Самсонов М. [Соловейчик С.М.] Шестнадцатая книжка // Дни. 1923. 5 авг. № 232. С. 13. [СЗ № 16]

 

 

 

М. Самсонов

Шестнадцатая книжка

 

Едва ли представляет какой-либо интерес беллетристическая часть XVI-й книжки «Современных записок», если к ней не причислить того, что является действительно центральным пунктом всей книжки: «Убийство Урицкого» М.А. Алданова — один из тех тонких этюдов, на которые такой мастер автор «IX Термидора». На всем остальном лежит какая-то слишком определенная печать подчеркнутой старомодности.

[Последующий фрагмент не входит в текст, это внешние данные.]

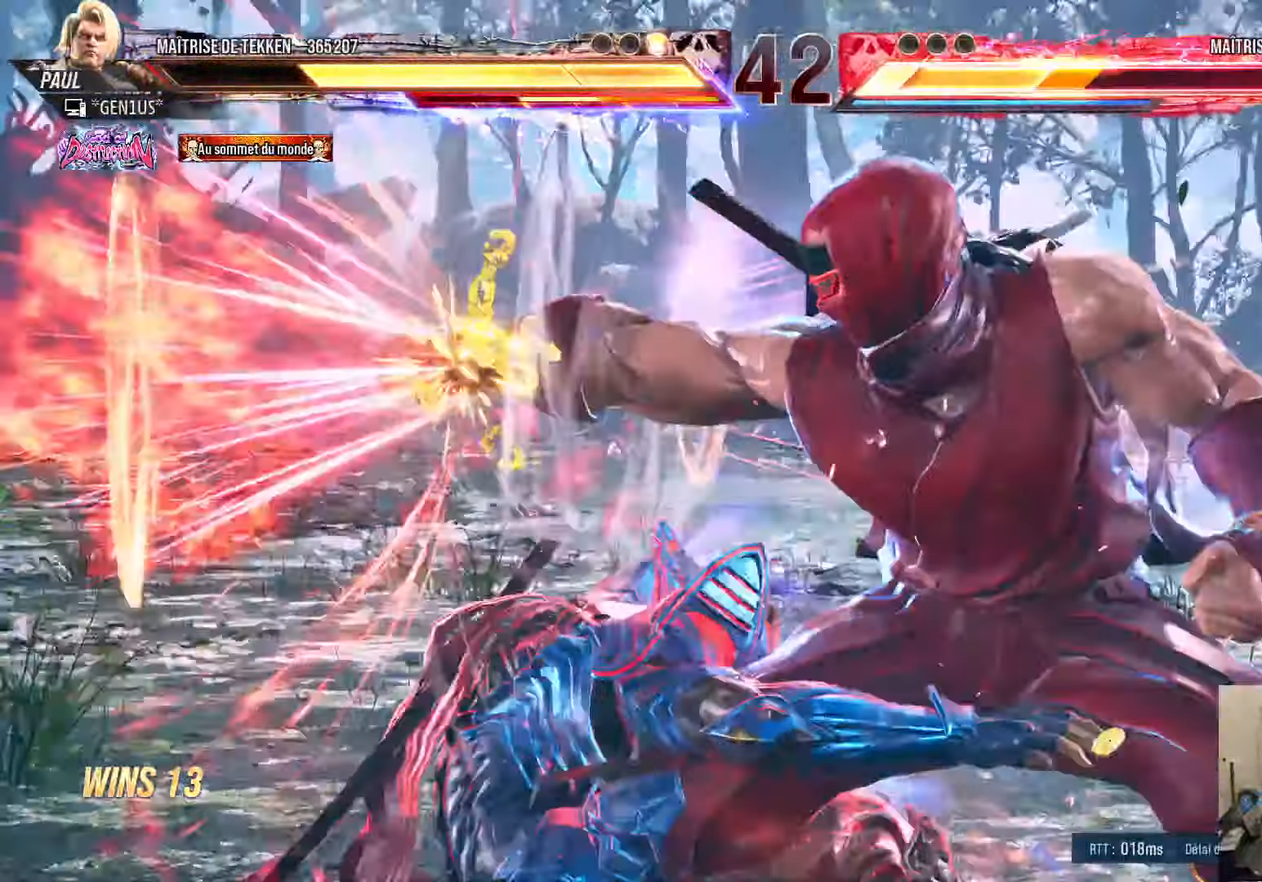
{"dt_ms": 500, "buttons": ["DPAD_LEFT"], "left_stick": "center", "right_stick": "center", "events": []}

Только красота рисунка «Золотого узора» Бориса Зайцева позволяет забыть об этом.

«Убийство Урицкого» — это рассказ о Леониде Каннегисере — «юноше, который жил и умер, как герой» и убитом им шефе петербургской чрезвычайки, хотевшим стать «Плеве-революции, Иоанном Грозным социализма, Торквемадой коммунистического манифеста». На основании личных наблюдений М.А. Алданов рисует и ту атмосферу, в которой созрел «заговор Каннегисера». «Я не принимал никакого участия в их делах» пишет автор о «группе заговорщиков, действовавших в 1918 году в Петербурге». — «Я был довольно далек от них в политическом отношении; психологически никто не мог быть мне более чужд. Свое — поэтому беспристрастное свидетельское показание — приобщаю к пыльным протоколам истории: более высоко настроенных людей, более идеалистически преданных идеям родины и свободы, более чуждых пробуждениям личного интереса мне никогда видеть не приходилось».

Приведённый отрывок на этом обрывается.